Touchée au porte monnaie avec une non parution, la direction change de discours mais ne veut pas perdre la face : Olivier est réintégré mais reste sanctionné par une mise à pied et une mutation. Une double sanction contraire au droit du travail tout comme le licenciement qui s'était fait sans entretien préalable.
Auparavant le DG a tenté de casser l'unité syndicale en excluant d'une réunion de négociation tenue le vendredi matin dans un bistrot de Breteuil (Oise), la CFDT.  Il y avait invité des représentants de la CGT (non gréviste), de la CGC et du SNJ. Mais personne de notre syndicat, ni de FO, les deux organisations majoritaires lors des élections du personnel d'octobre 2013. Gabriel d'Harcourt aime choisir ses interlocuteurs.
La forte mobilisation des journalistes et des employés a permis de faire céder une direction qui quelques jours plus tôt affirmait qu'il n'y avait "aucune raison de revenir sur un licenciement pour faute grave", parlait d'humiliations, de comportement violent et injurieux, affirmait détenir un dossier consistant, établi uniquement à charge, sans le témoignage des journalistes présents le jour de l'incident.

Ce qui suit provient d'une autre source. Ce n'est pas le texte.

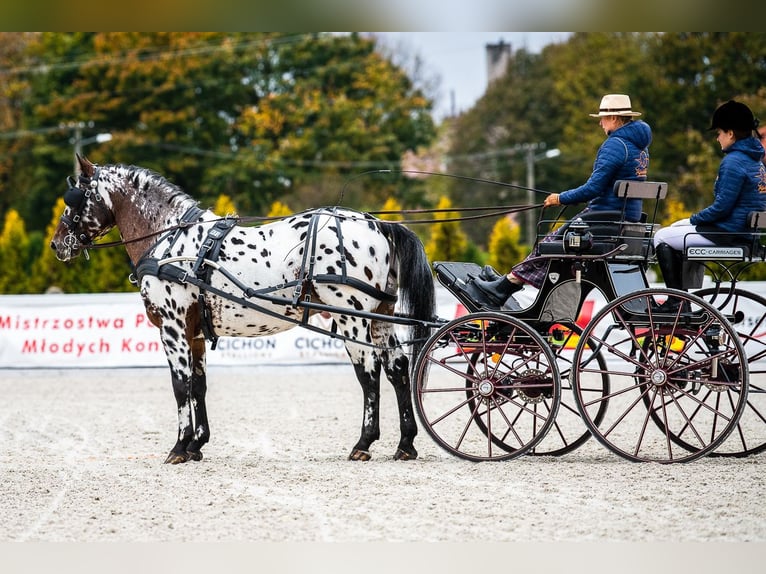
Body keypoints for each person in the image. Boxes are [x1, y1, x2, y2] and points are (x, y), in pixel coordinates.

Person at [473, 93, 653, 307]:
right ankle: (507, 281)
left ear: (614, 118)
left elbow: (593, 188)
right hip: (627, 220)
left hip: (603, 219)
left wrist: (560, 198)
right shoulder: (639, 147)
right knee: (554, 239)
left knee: (550, 243)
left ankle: (505, 286)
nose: (600, 122)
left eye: (602, 118)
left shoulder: (615, 145)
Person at [651, 100, 766, 311]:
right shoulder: (756, 162)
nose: (717, 138)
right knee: (676, 232)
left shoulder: (734, 161)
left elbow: (722, 207)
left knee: (661, 237)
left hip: (727, 233)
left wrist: (692, 219)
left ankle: (677, 302)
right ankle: (682, 300)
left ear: (730, 133)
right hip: (745, 233)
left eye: (719, 132)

Ce conflit a été exemplaire.
La CFDT ne dira jamais assez sa fierté de représenter et de défendre des salariés qui ont affronté une direction intransigeante et responsable d'une des plus  longues grèves de l'histoire du journal.

(1) Le secrétaire du CE a tenté dès le vendredi 2 mai de faire entendre raison au directeur général qui s'est montré très agressif au téléphone et lui a raccroché au nez. Il a aussi adressé un message à Bernard Marchand, patron de Rossel. Message resté sans réponse.